▶ [What you need to do]: Please copy out all lines of the entries that contain the word "liest".

Exercise materials START

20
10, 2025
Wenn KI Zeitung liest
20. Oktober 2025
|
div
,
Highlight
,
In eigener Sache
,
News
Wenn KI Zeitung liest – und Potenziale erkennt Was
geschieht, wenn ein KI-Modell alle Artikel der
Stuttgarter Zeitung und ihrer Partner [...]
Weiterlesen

Exercise materials END

▶ [Finished task]:
Wenn KI Zeitung liest
Wenn KI Zeitung liest – und Potenziale erkennt Was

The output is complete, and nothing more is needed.